TORONTO – Le budget fédéral laisse peu de place au monde du livre, avec un investissement de 6 millions de dollars au Conseil des arts du Canada (CAC) bien en deçà des attentes du milieu. Le secteur littéraire reçoit un appui limité ce qui déstabilise les acteurs de la chaine de production des livres.
L’espoir des organismes culturels de création de recevoir un financement de 140 millions de dollars a été rapidement éclipsé par une enveloppe qui a tendance à se réduire au fil des ans. « 6 millions de dollars sur 3 ans, à compter de 2026-2027, au Conseil des arts du Canada afin d’aider les artistes professionnels et les organismes artistiques », lit-on dans le communiqué du gouvernement.
Le budget n’a prévu aucun renouvellement pour le Fonds du livre du Canada (FLC) dont les 10 millions de dollars reçus l’an passé s’épuiseront d’ici mars 2026.
« Ce n’est pas du tout à la hauteur de ce qui avait été souhaité en fonction des besoins », affirme Stéphane Cormier, qui observe que le financement de base du FLC stagne depuis près de vingt ans.

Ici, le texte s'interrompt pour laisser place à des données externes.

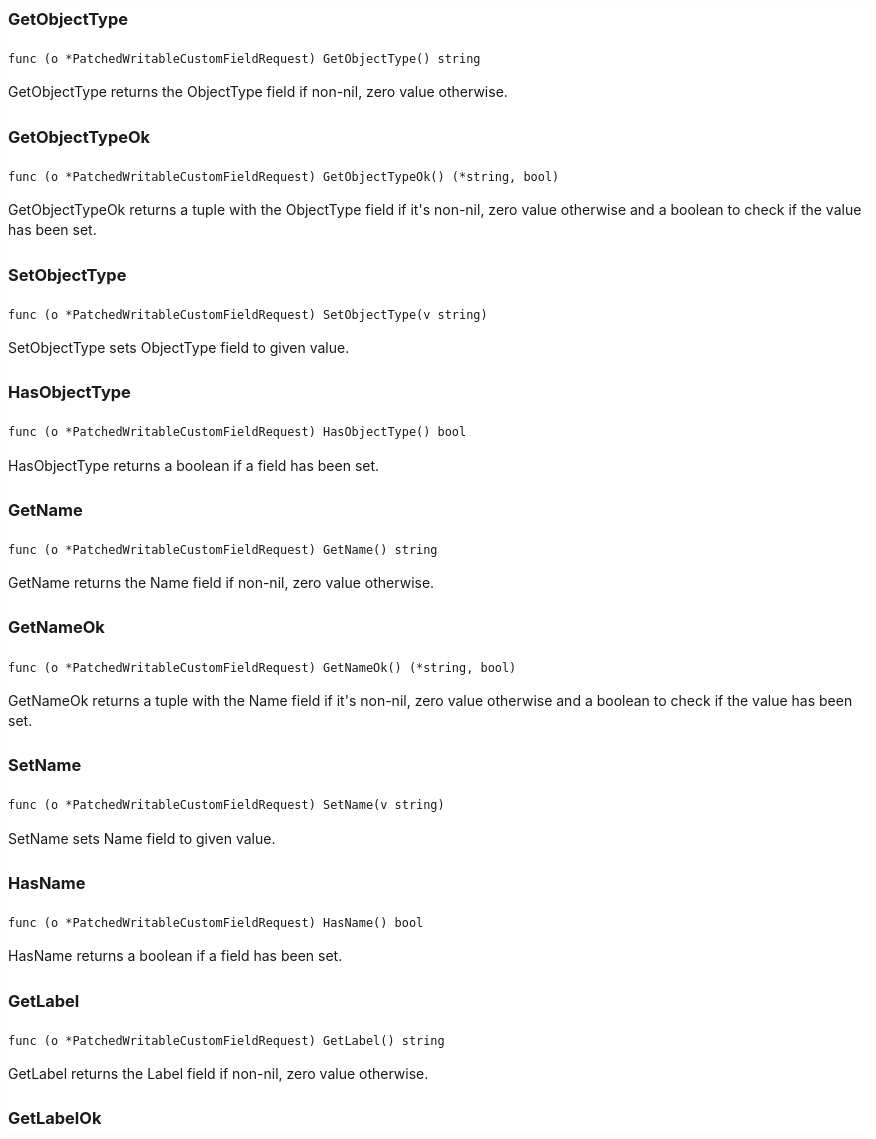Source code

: ### GetObjectType

`func (o *PatchedWritableCustomFieldRequest) GetObjectType() string`

GetObjectType returns the ObjectType field if non-nil, zero value otherwise.

### GetObjectTypeOk

`func (o *PatchedWritableCustomFieldRequest) GetObjectTypeOk() (*string, bool)`

GetObjectTypeOk returns a tuple with the ObjectType field if it's non-nil, zero value otherwise
and a boolean to check if the value has been set.

### SetObjectType

`func (o *PatchedWritableCustomFieldRequest) SetObjectType(v string)`

SetObjectType sets ObjectType field to given value.

### HasObjectType

`func (o *PatchedWritableCustomFieldRequest) HasObjectType() bool`

HasObjectType returns a boolean if a field has been set.

### GetName

`func (o *PatchedWritableCustomFieldRequest) GetName() string`

GetName returns the Name field if non-nil, zero value otherwise.

### GetNameOk

`func (o *PatchedWritableCustomFieldRequest) GetNameOk() (*string, bool)`

GetNameOk returns a tuple with the Name field if it's non-nil, zero value otherwise
and a boolean to check if the value has been set.

### SetName

`func (o *PatchedWritableCustomFieldRequest) SetName(v string)`

SetName sets Name field to given value.

### HasName

`func (o *PatchedWritableCustomFieldRequest) HasName() bool`

HasName returns a boolean if a field has been set.

### GetLabel

`func (o *PatchedWritableCustomFieldRequest) GetLabel() string`

GetLabel returns the Label field if non-nil, zero value otherwise.

### GetLabelOk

Ce dernier, qui assure la co-direction des Éditions Prise de parole à Sudbury, explique que l’investissement en question n’épongera pas les coûts qui augmentent à tous les niveaux de la chaîne de production d’un livre. La fermeture temporaire de la Librairie Panache cet été, illustre bien les enjeux auxquels se heurte le secteur du livre franco-canadien dans son ensemble, bien que ces 6 millions soient destinés notamment aux maisons d’édition.
Des subventions qui stagnent pour les éditeurs
D’un côté, la fluctuation des coûts d’impression, de distribution et des contrats avec les auteurs selon l’inflation et de l’autre, l’invariabilité du montant des subventions perçues réduit leur impact auprès des éditeurs.
« Ce n’est pas un petit renflouement de 6 millions au Conseil des arts du Canada qui va changer cette situation », déplore Stéphane Cormier qui ajoute que pour la très grande majorité des maisons d’édition, ces montants sont restés presque inchangés ces 8 dernières années.
Non seulement l’inflation contribue à l’appauvrissement du milieu éditorial francophone, mais la multiplication de nouvelles maisons d’édition face à un soutien financier qui stagne, réduit l’effet de ces subventions. « Même certaines nouvelles maisons d’édition professionnalisées n’arrivent même pas à accéder aux demandes de subventions de base », avertit l’éditeur.
Un accompagnement limité pour les auteurs
Du côté des auteurs, alors que le budget mentionne la révision d’un meilleur encadrement du droit d’auteur pour l’industrie audiovisuelle, le livre « a été oublié », considère la présidente de l’Association des auteures et des auteurs de l’Ontario français (AAOF), Marie-Josée Martin.
De plus, nombre de créateurs littéraires s’accordent sur le manque de bourses octroyées. Le taux de réponses favorables aux demandes demeure faible : « Parfois les bourses du CAC, c’est vraiment le seul moyen de se consacrer à l’écriture », confie Piedad Sáenz, directrice générale du Regroupement des éditeurs franco-canadiens.
Visiblement relégué en bas de la page du budget fédéral, le secteur littéraire tire la sonnette d’alarme face au risque de sa trajectoire déclinante qui menace directement la création de contenus francophones.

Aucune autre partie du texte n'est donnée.